The resource plays—and the technology that gave them renewed life—represent “a step-change for our industry and for our economy,” Tillman said. “But our ability to continue to grow and our ability to continue to shape America’s and the world’s energy future depends on two things: capitalizing on opportunities and navigating the challenges.”

For Marathon (NYSE: MRO), opportunity starts with production strategy. “We’ve been systematically conducting pilots and delineation drilling across our three high-quality U.S. resource plays to aggressively test downspacing, enhanced well completions and co-development of additional horizons,” Tillman said.

Two weeks ago at an investor conference in New York, Tillman said Marathon announced that it has grown its net 2P unconventional resource by more than 20% since year-end 2013, to 3 billion oil-equivalent barrels.

Along with the resource growth, Marathon’s well inventory has increased to more than 4,600 net well locations across the Eagle Ford, Bakken and Oklahoma resource basins.

“Our tag line was more resource equals more inventory, which supports more drilling activity in our highest-return opportunities,” Tillman said. “And the impact on our company and our shareholders is significant.
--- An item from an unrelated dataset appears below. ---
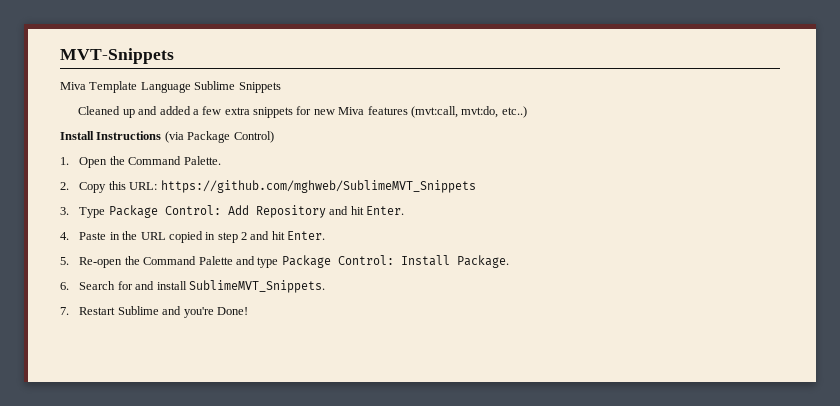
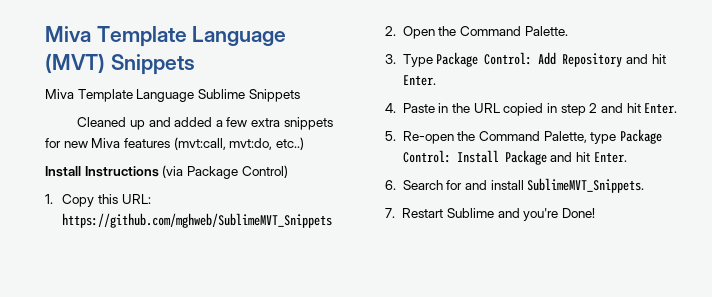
[60,48,174,64] MVT-Snippets -> [45,26,287,47] [45,53,195,75] Miva Template Language (MVT) Snippets
(69, 161) none -> [62,194,151,207] [62,213,333,228] [385,26,396,36] Copy this URL: https://github.com/mghweb/SublimeMVT_Snippets // 2.
[60,180,476,193] // 2. Copy this URL: https://github.com/mghweb/SublimeMVT_Snippets -> (568, 31) none
[198,256,255,265] Palette and -> [543,131,587,143] Palette,
[456,255,509,268] Package. -> [504,150,627,165] Package and hit Enter.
Notably, we expect a double-digit compound annual growth rate for our resource play production for 2015 to 2017, and we expect a high single-digit compound annual growth rate for total company production for the same period.”
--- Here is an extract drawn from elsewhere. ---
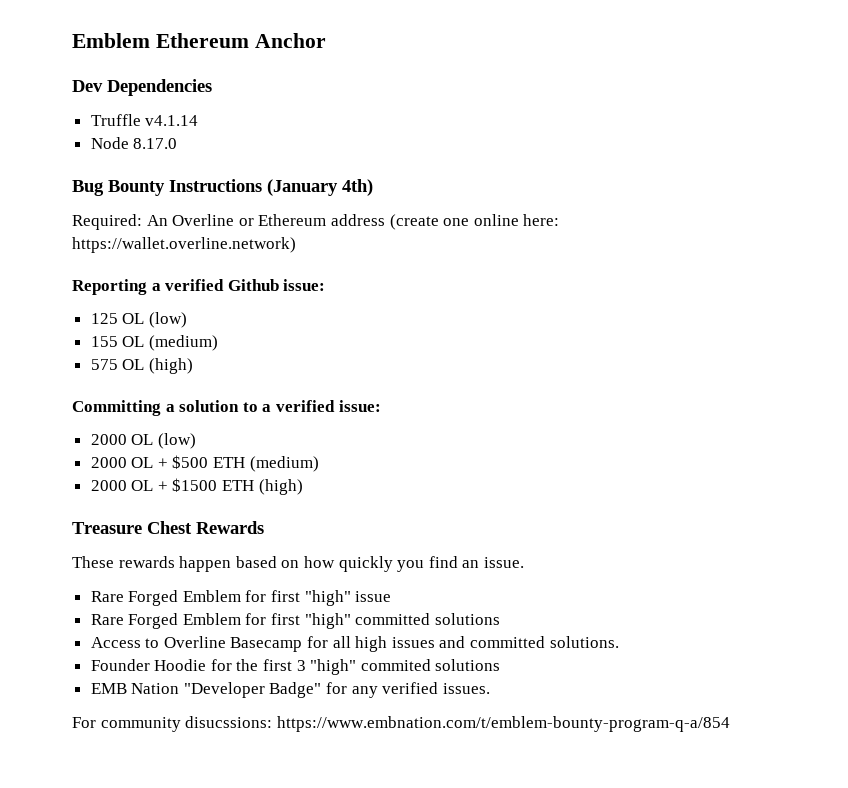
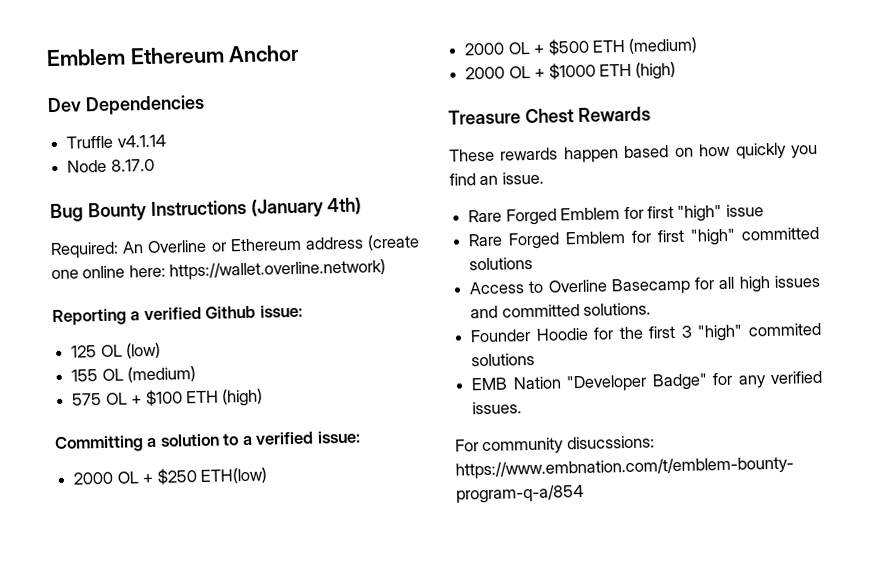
(145, 364) none -> [131,389,219,407] + $100 ETH
[157,433,196,449] (low) -> [142,467,267,485] + $250 ETH(low)
[172,478,218,492] $1500 -> [548,62,596,80] $1000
In regard to “navigating the challenges,” Tillman spoke specifically of air quality, water management and roads.

“We must address such topics in the right way, and with a sense of urgency. We must put them into context, engage openly and honestly with those who are voicing concerns, demonstrate our ongoing commitment to safe and responsible operations and be solution-driven,” he said. “But perhaps most importantly: We must talk about what we’re doing in a meaningful, fact-based, credible way to our friends and supporters, to our neighbors who live near our operations, and to our skeptics.”

Regarding air quality, Tillman said Marathon is continuously evaluating its air emission-reduction strategies and technologies and becoming more efficient in its operations.

“Flaring is a very visible activity. This year, Marathon Oil continues to identify and prioritize significant flaring sources. We’re also participating with other companies to share best practices for reducing flaring in an effort to spread these practices throughout the Eagle Ford.”

Marathon is committed to minimizing flaring time when bringing a well online and installing infrastructure to transport gas to sales, Tillman said. “We now count that time in hours and have averaged less than seven hours of flaring per well this year before we’re able to send the gas to sales.”

Tillman talked about how Marathon is “employing best practices to be good stewards of water resources.”

Regarding its water use per well in Eagle Ford fracking operations, Marathon switched to a polymer gel mix that produces a thicker, more viscous fluid that can also carry more sand in the process, he said. Marathon currently uses brackish water for 75% of its water needs in Eagle Ford fracking, Tillman commented, even though brackish water wells are typically deeper and more expensive to drill than freshwater wells.

On the issue of roads, Tillman said, “It’s readily apparent that [the industry’s transportation need] has caused strains on local and county roads and other infrastructure. We’re working with elected officials, regulators and other community leaders to cooperatively address these issues and lessen the impacts.”

Marathon, according to Tillman, supports a proposed constitutional amendment—Proposition 1—that would provide billions more in much-needed transportation funding for Texas. If approved by voters on Nov. 4, Proposition 1 would authorize annual disbursements from the state’s oil and gas production tax collections, commonly known as the Rainy Day Fund, to the state’s highway funding.